◆ EXERCISE TEXT:
╭──

But the layers connecting those resources to the grid are broken, in ways that stay largely invisible to the people building the resources and the customers funding them.

The last post documented why the distribution grid is underutilized and overbuilt, and why cost-of-service regulation actively rewards that outcome. This post is about the assets sitting on that grid that could change the economics of it, and why they are not yet delivering that value. The barriers are partly regulatory, partly technical, and partly a product of a utility business model that has limited financial interest in fixing any of them.

The Market Has Already Started Building

The evidence that distributed flexibility has real commercial value is already in plain sight.

Companies like Base Power and David Energy have built operating businesses around it. Base Power installs large residential batteries, 25 to 50 kWh per home, at near-zero customer cost, then dispatches that fleet against wholesale price signals in the Texas market. The company has raised over $1.3 billion in institutional capital and by early 2026 had signed agreements with multiple Texas electric cooperatives to deliver distributed battery capacity at utility scale. David Energy operates as a software-enabled retail electricity provider in New York, New Jersey, Massachusetts, and Texas, integrating with customer thermostats, batteries, and EV chargers and automatically co-optimizing demand response and capacity tag management against real-time wholesale prices.

These are real businesses with paying customers, not pilot programs. The model works where the market signals are.

And that last sentence is the key distinction.

Both companies are optimizing for wholesale and capacity market signals. Not because distribution signals are less valuable. Because distribution signals do not exist in a form that software can act on.

Where there are price signals, the assets will find a way to support. And much of our grid is locked without any signals, instead this information is monopolized to justify building more copper wire and steel.

What the Market Cannot See

Wholesale markets publish prices. Real-time locational marginal prices are transparent, liquid, standardized, and machine-readable. DER operators build software around them because the rules are clear and the compensation is reliable.

Distribution congestion is different. Thermal constraints on feeders and transformers are real, and they bind regularly. They are rarely measured in real time, never priced, and almost never shared with third parties. When a feeder approaches its thermal limit, the utility’s response is to build a business case for capital investment, not to pay a flexible resource down the street on that feeder to discharge for four hours.

The customer with a battery one block from a congested transformer has no idea the transformer is stressed. Neither does the software controlling the battery. There is no market signal to respond to because no one has built the market.

Post 4 documented this from the infrastructure investment side. The point here is what it costs at the DER level. A resource that cannot see a localized constraint cannot respond to it. And a market that does not price local relief cannot fund the assets and software capable of providing it. So the distribution layer stays chronically underserved, and assets that could be delivering locational value instead sit idle during the hours they would matter most.

This flexibility competes with justifying new ratebase, so we likely won’t see flexibility solve these problems at scale until COSR is solved. (Post 1)

The Data Problem, and Why It Is An Outcome Of Cost of Service Regulation (COSR)

There is a related but distinct problem that deserves its own section. Utilities hold enormous amounts of data that third-party DER operators would need to deliver locational grid services: customer interval usage, load profiles, asset locations mapped to specific feeders and phases, real-time hosting capacity. In most states there is no obligation to share any of it in a usable form or on a usable timeline. Aggregators are optimizing blind, not just because locational price signals are absent, but because the customer-level distribution data that might substitute for those signals is locked inside utility systems.

╰──

◆ ENTRIES SHOWN:
╭──

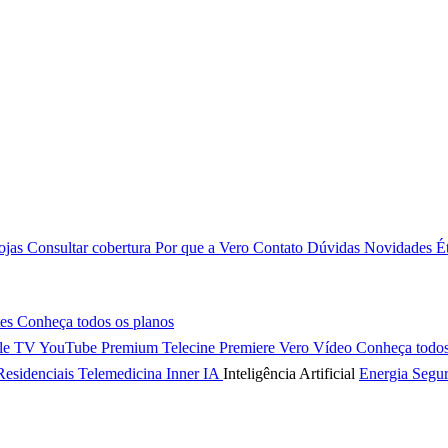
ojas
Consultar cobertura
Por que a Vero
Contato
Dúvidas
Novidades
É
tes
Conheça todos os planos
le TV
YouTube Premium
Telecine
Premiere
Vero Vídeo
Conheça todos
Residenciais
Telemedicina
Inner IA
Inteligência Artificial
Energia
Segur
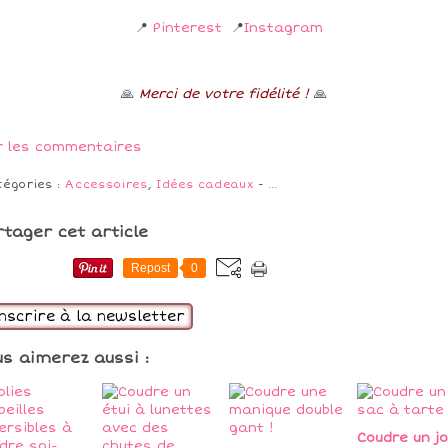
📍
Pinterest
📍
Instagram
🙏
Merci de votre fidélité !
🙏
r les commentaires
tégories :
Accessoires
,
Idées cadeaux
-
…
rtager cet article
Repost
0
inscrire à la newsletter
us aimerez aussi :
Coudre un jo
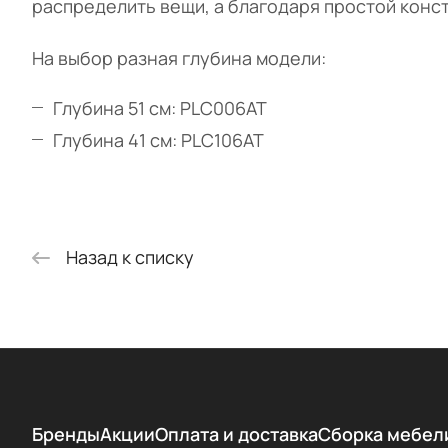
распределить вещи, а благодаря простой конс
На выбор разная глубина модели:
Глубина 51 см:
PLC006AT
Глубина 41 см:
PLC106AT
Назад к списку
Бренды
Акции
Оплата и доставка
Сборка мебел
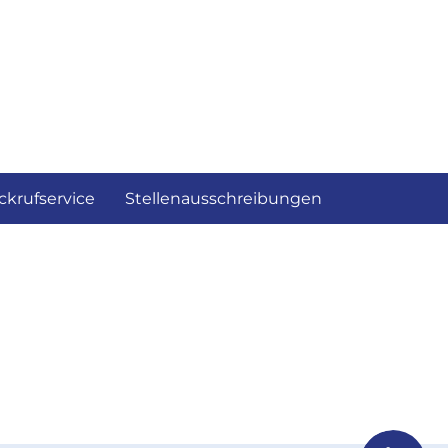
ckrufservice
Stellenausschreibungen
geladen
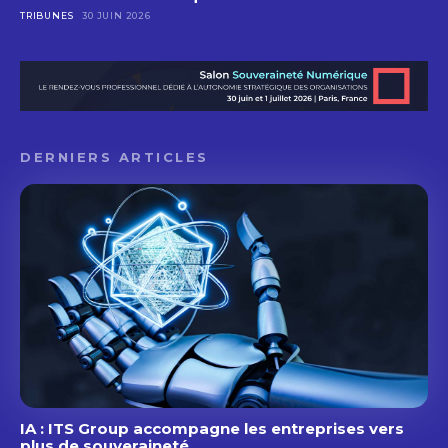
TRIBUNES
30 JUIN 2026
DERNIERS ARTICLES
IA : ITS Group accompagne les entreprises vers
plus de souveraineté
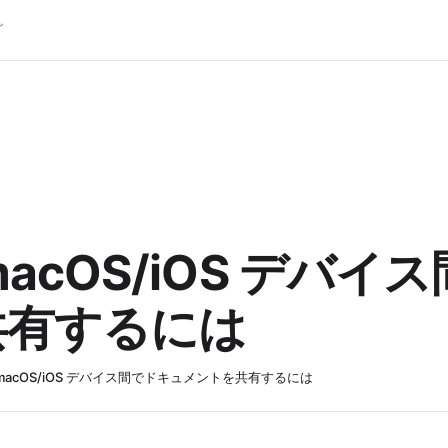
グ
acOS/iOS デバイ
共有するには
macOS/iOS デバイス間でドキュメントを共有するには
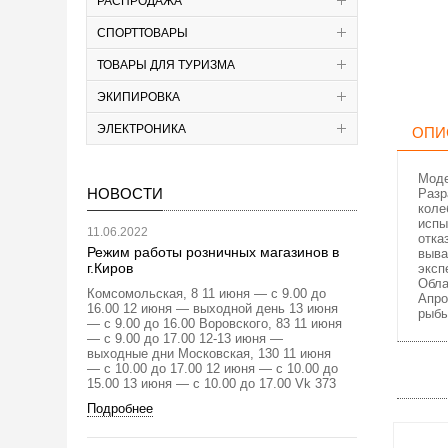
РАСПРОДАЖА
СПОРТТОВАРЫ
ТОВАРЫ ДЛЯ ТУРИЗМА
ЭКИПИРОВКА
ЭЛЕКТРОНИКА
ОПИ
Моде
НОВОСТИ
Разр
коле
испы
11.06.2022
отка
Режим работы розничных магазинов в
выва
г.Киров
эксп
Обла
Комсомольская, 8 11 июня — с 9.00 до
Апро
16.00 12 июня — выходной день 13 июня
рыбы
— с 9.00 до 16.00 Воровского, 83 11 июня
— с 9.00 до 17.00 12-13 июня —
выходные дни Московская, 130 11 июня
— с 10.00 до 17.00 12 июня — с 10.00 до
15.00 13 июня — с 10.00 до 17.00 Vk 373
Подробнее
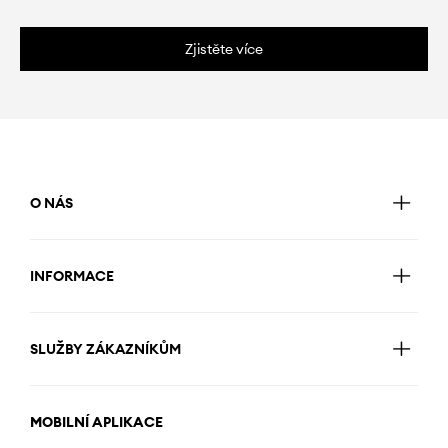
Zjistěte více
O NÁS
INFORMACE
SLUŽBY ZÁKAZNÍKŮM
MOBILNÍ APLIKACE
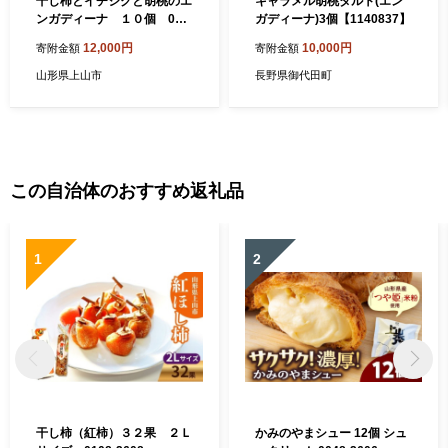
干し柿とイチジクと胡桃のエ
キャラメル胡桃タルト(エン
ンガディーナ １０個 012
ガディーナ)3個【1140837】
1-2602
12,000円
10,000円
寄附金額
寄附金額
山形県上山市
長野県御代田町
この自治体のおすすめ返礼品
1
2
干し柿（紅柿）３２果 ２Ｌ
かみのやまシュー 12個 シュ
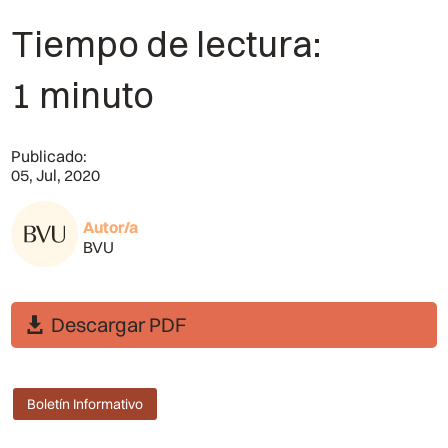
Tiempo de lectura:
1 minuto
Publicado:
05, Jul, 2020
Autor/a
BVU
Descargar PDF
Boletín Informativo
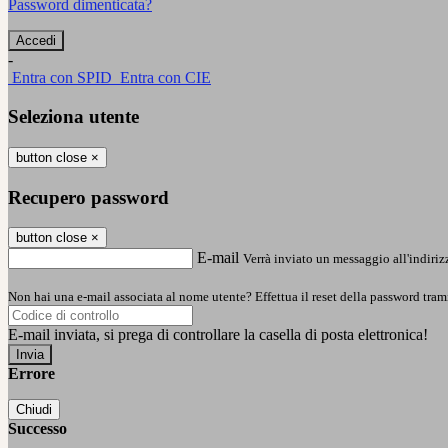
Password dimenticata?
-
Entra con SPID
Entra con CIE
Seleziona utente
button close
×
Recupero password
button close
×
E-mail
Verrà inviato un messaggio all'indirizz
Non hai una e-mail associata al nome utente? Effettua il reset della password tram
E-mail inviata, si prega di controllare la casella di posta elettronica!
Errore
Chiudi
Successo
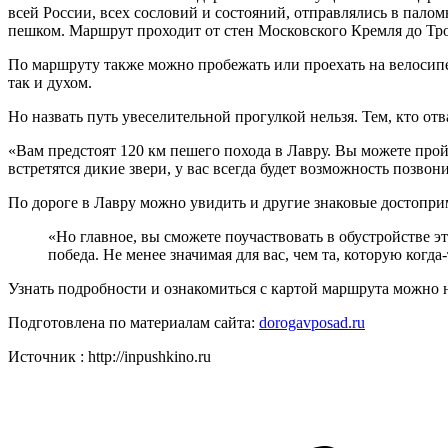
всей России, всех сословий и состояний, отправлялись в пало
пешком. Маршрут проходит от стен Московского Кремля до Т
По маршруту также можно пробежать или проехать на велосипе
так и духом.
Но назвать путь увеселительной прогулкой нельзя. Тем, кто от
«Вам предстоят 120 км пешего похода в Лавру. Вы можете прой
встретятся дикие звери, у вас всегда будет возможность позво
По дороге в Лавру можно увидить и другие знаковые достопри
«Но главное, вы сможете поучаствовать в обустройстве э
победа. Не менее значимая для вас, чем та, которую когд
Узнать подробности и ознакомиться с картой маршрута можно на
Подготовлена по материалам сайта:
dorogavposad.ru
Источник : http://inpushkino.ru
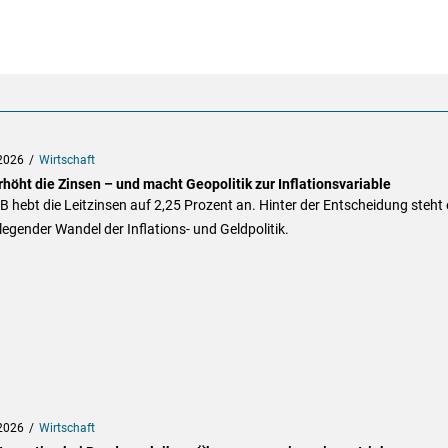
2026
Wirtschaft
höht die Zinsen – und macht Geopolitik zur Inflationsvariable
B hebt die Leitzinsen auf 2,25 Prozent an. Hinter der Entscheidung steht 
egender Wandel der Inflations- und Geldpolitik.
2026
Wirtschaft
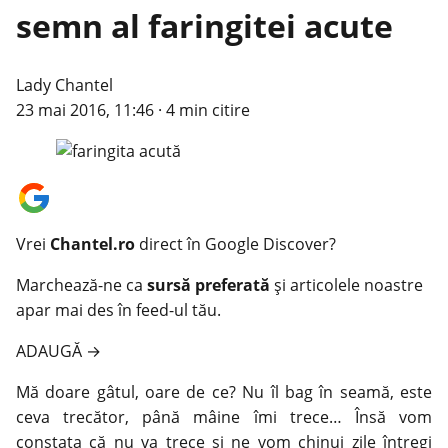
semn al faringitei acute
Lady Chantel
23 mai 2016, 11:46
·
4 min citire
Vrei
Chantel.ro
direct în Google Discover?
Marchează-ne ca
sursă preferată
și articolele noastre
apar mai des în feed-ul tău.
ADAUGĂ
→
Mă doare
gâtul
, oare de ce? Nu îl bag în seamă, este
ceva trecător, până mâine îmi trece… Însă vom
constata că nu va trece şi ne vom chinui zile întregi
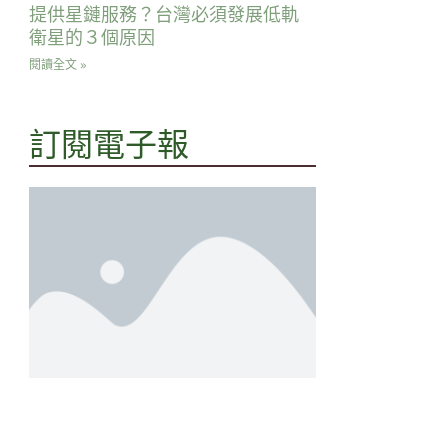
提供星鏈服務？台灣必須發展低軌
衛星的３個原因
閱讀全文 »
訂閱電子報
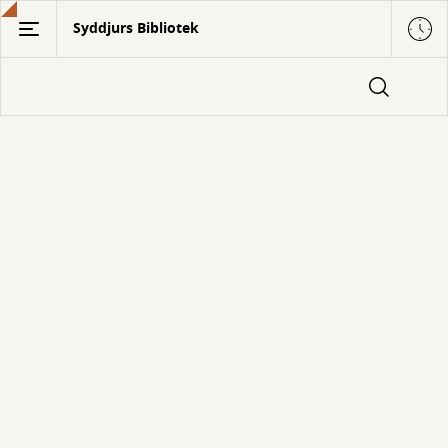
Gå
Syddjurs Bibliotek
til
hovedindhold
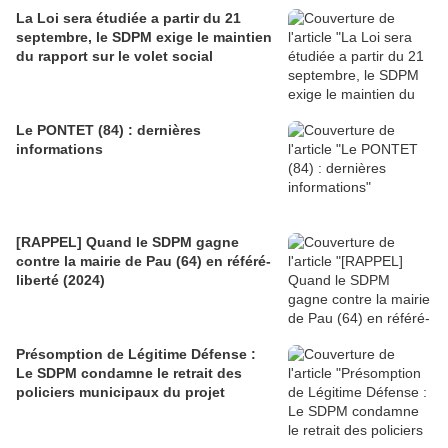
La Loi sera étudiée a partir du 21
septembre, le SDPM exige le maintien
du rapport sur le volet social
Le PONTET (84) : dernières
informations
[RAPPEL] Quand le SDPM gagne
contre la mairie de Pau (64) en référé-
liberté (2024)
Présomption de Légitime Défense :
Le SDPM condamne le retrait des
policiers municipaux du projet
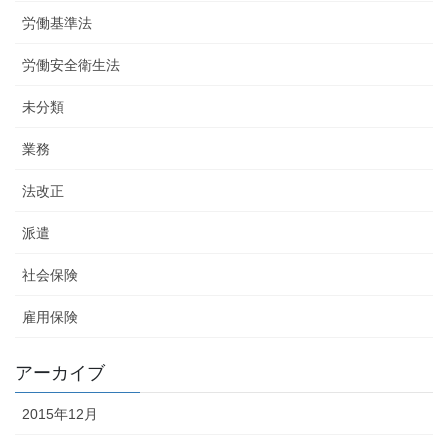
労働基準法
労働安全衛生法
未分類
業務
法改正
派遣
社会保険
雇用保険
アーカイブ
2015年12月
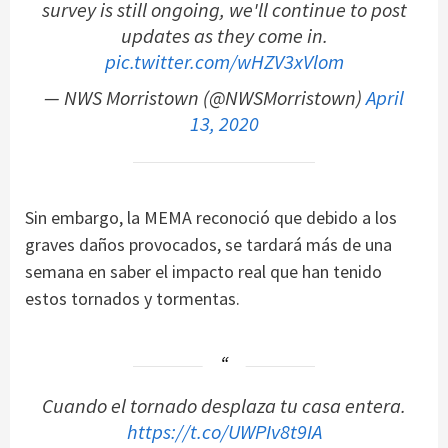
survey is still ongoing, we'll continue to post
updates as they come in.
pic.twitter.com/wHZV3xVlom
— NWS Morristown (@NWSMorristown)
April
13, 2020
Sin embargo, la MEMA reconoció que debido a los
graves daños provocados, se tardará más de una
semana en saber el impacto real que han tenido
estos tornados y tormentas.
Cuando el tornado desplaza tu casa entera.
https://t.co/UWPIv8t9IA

╰──

Decide whether each statement agrees with the text on grid flexibility, answering yes or no and quoting the words that settle it: (a) Base Power puts in home batteries of 25 to 50 kWh each. (b) David Energy operates only in Texas. (c) Distribution congestion is priced in real time.

◆ FINISHED TASK:
(a) Yes: "Base Power installs large residential batteries, 25 to 50 kWh per home"
(b) No: "David Energy operates as a software-enabled retail electricity provider in New York, New Jersey, Massachusetts, and Texas"
(c) No: "They are rarely measured in real time, never priced, and almost never shared with third parties."